Appellants say, however, that the trial court held this to be an intersection case and contended that it was affected by 1 Comp. Laws 1929, §§ 4693, subd. (p), 4707 (c). The court said:
"May a collision happening 37 feet from an intersecting highway line be classified as an intersection collision? I am firmly impressed with the belief that the answer should be in the affirmative. In the case of Anderson v. Detroit Motor Bus Co., 239 Mich. 390, the driver of the plaintiff car stopped at a stop signal 40 feet back from the intersecting highway line. An ordinance of the village of Grosse Pointe Park required a complete stop before entering or crossing an intersecting highway. Stopping 40 feet distant from such intersection was held to be a compliance with such ordinance. In the instant case to place a construction that would only require the extra care within the four boundary lines of intersecting highways would be narrow and dangerous. Allowance must be made for a reasonable distance of approach. The 40-foot distance for compliance with the stop signal would clearly indicate that a compliance should at least begin as far or farther back than the 37 feet here indicated by the physical facts," etc.

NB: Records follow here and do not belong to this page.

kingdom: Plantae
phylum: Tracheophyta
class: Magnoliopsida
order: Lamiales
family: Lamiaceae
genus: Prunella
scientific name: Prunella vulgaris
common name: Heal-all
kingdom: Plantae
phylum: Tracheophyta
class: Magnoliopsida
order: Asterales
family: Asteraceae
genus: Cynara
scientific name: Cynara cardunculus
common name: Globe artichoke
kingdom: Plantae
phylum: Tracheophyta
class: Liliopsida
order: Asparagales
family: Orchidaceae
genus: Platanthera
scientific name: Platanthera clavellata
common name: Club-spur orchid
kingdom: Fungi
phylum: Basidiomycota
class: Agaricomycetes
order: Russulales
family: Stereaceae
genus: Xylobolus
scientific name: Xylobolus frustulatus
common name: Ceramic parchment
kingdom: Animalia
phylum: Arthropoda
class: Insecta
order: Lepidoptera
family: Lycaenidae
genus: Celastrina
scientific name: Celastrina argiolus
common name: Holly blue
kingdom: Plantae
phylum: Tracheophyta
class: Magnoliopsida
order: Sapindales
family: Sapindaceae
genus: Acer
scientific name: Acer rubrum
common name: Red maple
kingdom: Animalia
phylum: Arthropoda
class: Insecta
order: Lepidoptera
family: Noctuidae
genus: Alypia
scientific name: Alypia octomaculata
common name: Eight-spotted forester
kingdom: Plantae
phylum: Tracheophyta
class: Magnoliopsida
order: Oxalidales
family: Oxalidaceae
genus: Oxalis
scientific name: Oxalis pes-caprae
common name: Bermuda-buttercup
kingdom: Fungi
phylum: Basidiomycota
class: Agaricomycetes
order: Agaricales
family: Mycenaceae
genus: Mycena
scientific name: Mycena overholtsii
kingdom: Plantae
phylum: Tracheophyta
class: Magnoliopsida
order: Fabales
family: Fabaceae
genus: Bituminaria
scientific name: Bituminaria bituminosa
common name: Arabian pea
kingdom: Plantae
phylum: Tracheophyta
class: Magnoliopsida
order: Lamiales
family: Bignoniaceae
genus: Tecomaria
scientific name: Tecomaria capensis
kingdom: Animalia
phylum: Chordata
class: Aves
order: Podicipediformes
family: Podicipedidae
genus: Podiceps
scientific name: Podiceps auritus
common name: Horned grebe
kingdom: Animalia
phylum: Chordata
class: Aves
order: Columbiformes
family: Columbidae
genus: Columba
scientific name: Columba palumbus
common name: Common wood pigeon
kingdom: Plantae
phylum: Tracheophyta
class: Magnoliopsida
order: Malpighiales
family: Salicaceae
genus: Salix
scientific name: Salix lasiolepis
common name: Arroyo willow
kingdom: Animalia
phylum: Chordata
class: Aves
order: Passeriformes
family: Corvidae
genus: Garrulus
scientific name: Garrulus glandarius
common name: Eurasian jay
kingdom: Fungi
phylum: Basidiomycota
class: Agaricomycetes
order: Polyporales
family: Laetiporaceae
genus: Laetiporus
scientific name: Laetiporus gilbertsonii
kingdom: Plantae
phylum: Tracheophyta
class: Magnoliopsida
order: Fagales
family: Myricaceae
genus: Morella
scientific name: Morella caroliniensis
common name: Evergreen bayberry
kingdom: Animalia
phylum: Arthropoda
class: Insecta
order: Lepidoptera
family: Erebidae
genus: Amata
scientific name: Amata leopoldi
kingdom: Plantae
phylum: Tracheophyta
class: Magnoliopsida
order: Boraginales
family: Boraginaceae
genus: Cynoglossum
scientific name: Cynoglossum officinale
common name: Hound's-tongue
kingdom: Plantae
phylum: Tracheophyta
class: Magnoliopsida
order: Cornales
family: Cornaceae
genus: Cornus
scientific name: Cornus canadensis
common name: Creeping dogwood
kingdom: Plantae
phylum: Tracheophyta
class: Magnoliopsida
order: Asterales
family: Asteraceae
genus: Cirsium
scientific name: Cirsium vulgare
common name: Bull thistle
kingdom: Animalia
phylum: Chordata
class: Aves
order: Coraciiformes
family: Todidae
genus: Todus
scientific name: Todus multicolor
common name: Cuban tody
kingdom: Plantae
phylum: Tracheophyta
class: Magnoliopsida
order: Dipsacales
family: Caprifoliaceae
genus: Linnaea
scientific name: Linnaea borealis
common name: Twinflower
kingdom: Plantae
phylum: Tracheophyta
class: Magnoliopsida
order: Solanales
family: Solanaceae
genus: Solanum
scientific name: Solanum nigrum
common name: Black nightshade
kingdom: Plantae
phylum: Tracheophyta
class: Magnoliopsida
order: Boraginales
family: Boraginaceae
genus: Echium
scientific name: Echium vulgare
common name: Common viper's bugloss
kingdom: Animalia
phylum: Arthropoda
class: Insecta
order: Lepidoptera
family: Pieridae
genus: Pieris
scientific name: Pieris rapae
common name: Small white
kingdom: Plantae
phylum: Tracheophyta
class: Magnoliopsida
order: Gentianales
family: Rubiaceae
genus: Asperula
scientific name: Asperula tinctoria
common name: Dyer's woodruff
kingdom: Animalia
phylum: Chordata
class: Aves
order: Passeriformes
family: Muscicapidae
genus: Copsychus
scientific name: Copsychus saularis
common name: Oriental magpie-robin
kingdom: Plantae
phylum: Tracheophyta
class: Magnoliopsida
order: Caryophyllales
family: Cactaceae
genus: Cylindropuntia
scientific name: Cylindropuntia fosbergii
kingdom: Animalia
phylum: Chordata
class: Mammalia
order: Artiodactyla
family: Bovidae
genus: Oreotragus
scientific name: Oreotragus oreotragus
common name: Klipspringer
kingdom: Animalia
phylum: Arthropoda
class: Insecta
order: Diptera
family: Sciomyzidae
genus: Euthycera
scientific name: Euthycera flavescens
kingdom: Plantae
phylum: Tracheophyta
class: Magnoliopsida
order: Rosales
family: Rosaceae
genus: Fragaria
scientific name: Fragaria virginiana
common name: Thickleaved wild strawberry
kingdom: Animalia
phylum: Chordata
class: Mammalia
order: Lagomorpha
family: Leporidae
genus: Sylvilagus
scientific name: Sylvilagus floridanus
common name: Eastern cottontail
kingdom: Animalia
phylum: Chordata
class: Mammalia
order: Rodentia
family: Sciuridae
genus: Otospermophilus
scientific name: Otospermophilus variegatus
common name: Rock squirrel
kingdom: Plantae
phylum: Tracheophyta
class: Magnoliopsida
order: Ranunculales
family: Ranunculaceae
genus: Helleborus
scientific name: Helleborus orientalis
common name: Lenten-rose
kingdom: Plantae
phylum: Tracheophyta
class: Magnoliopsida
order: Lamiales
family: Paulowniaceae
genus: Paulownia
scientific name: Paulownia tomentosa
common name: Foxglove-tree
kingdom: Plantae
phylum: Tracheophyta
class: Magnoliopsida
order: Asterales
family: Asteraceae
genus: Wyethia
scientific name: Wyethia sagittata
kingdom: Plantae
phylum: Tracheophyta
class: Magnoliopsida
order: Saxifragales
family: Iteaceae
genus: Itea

Defendant driver was traveling on the left side of the road and attempting to pass another vehicle. The speed of the vehicles, their distance from the intersection at the time, and the inhibitions of the cited statutes, knowledge of which is chargeable to both parties, all bear upon the questions of negligence and contributory negligence.
There was enough evidence, relative to the place and character of the collision, the skid marks and gouges upon the pavement, the marks upon the car and absence of damage to the front and rear of the motorcycle, to present as an issue of fact defendants' negligence and decedent's contributory negligence. Foote v. Huelster, 272 Mich. 194.
The opinion of the trial judge indicates that his judgment was based in part upon the belief that the facts justified the application of the law of the so-called intersection cases.
Section 4707, subd. (c), 1 Comp. Laws 1929, reads:
"The driver of a vehicle shall not overtake and pass any other vehicle proceeding in the same direction at any steam or electric railway grade crossing nor at any intersection of highways unless permitted to do so by a traffic or police officer."
An intersection is defined by 1 Comp. Laws 1929, § 4693, sub. (p), as:
"The area embraced within the prolongation of the lateral curb lines or, if none, then the lateral boundary lines of two or more highways which join one another at an angle, whether or not one such highway crosses the other."
This collision did not occur within the intersection, but the trial court, reasoning from the law as stated in Hemington v. Hemington, 221 Mich. 206, Anderson v. Detroit Motor Bus Co., 239 Mich. 390, and Fraley v. J. Calvert's Sons, 266 Mich. 460, held the negligence of driver Mohr was the proximate cause of the collision and the resultant injuries. The court also determined that plaintiff's intestate did nothing that contributed thereto.
In Hemington v. Hemington, supra, plaintiff drove into a ditch in order to avoid striking a horse and buggy within the intersection, and the collisions in the Anderson and Fraley Cases were both within the boundaries of the intersection. The instant case is therefore distinguishable.
The questions of defendant's negligence and decedent's contributory negligence must be determined without the aid of the prohibitory language of 1 Comp. Laws 1929, § 4707, subd. (c), and the court was, therefore, in error in its application of this statute.
The judgment is reversed, with costs, and a new trial is ordered.
NORTH, C.J., and FEAD, WIEST, BUTZEL, EDWARD M. SHARPE, POTTER, and TOY, JJ., concurred.